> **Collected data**
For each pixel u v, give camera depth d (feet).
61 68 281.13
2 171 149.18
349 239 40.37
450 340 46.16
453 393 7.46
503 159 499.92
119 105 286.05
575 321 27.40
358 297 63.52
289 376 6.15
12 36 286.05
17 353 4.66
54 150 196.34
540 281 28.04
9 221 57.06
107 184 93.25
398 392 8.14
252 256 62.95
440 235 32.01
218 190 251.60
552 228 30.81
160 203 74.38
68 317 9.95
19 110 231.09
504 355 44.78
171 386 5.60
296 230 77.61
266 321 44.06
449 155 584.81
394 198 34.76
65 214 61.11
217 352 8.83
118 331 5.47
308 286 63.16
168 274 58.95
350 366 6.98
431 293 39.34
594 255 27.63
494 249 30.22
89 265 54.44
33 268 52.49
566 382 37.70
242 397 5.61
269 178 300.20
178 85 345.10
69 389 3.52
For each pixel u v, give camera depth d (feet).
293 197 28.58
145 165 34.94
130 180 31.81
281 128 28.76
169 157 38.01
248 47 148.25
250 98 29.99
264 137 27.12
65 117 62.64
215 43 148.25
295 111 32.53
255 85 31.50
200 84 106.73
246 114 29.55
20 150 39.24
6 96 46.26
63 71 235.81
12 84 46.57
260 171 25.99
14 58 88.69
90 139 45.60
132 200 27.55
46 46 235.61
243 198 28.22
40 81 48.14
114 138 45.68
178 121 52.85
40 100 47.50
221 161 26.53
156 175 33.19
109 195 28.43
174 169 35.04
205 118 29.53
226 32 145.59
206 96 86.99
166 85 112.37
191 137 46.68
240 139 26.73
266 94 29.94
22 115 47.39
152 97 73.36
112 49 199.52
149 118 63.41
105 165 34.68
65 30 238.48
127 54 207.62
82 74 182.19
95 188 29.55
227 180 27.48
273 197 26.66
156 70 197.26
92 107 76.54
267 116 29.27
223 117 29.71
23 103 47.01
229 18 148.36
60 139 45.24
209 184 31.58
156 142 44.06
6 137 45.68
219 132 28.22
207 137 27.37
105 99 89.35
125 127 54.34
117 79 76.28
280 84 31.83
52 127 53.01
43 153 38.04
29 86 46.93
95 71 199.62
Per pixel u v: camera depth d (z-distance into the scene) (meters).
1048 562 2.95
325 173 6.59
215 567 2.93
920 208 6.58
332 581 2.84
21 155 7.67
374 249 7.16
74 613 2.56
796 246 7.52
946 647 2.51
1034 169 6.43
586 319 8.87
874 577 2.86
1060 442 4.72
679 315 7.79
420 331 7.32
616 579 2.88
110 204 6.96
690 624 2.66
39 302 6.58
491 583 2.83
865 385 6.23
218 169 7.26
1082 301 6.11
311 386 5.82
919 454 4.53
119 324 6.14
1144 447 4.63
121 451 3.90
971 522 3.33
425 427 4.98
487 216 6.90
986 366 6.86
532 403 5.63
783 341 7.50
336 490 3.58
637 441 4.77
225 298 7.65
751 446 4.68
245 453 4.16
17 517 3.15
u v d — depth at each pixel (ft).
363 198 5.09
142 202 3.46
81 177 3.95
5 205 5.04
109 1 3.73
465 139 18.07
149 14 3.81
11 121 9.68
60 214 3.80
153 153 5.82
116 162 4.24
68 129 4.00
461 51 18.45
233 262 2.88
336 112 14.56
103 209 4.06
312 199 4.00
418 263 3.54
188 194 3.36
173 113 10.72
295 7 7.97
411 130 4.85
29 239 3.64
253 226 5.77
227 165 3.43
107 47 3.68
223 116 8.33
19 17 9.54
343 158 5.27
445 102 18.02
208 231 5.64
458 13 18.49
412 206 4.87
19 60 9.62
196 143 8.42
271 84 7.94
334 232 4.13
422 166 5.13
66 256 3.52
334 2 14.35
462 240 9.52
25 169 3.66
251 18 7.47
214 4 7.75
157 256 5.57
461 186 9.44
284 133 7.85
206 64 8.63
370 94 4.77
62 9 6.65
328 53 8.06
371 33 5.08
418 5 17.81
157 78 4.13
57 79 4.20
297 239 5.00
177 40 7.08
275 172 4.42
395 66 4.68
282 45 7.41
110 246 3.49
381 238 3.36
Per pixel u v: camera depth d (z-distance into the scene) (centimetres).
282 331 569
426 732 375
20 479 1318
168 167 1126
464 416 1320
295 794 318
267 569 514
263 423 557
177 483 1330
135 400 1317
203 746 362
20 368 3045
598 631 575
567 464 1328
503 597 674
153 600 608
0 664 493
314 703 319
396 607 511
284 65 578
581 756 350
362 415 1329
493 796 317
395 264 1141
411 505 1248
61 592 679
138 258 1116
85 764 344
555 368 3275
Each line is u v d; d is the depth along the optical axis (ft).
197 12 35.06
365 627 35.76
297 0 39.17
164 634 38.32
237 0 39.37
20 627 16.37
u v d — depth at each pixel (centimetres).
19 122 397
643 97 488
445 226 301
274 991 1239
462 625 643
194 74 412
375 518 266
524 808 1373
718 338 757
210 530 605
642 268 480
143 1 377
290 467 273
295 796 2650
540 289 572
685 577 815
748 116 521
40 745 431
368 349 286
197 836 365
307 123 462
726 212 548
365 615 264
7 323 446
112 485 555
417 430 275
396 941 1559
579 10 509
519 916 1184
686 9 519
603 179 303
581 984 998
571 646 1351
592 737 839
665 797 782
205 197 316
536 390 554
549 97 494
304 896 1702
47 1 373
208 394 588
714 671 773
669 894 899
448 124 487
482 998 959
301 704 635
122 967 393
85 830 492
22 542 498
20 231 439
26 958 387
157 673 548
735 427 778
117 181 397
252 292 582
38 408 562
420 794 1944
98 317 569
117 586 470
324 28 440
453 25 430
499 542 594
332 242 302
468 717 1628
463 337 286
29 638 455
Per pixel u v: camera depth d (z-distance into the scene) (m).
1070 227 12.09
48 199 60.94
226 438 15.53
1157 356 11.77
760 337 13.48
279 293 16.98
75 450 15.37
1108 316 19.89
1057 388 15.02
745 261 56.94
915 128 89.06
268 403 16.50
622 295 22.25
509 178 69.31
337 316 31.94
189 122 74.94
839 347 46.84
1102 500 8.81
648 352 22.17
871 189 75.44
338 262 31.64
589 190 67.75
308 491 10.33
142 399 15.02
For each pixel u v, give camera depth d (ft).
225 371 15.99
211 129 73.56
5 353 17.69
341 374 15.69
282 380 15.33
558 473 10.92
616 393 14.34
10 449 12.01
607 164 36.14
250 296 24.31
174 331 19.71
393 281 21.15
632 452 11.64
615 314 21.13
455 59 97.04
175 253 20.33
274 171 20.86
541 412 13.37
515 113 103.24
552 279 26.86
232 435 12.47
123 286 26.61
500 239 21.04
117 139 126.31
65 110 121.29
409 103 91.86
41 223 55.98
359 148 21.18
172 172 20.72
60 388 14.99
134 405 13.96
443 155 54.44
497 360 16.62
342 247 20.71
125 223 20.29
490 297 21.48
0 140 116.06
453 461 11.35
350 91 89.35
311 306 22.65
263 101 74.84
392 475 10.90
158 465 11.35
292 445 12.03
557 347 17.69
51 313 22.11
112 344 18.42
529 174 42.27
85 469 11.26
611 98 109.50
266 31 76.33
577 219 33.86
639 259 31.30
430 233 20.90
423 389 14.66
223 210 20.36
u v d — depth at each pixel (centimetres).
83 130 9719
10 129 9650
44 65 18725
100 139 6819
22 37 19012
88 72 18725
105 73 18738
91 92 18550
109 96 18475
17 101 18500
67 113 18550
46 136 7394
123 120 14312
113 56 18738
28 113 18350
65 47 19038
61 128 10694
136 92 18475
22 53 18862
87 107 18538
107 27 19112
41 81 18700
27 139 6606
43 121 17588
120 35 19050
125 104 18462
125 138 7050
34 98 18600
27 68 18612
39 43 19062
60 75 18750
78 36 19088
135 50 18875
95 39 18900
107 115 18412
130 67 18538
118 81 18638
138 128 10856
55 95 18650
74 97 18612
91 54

> **What this task involves**
Which lines of the records above contain the word "scene"? Report each one in full.

> **Exercise solution**
Per pixel u v: camera depth d (z-distance into the scene) (meters).
Per pixel u v: camera depth d (z-distance into the scene) (centimetres).
Per pixel u v: camera depth d (z-distance into the scene) (m).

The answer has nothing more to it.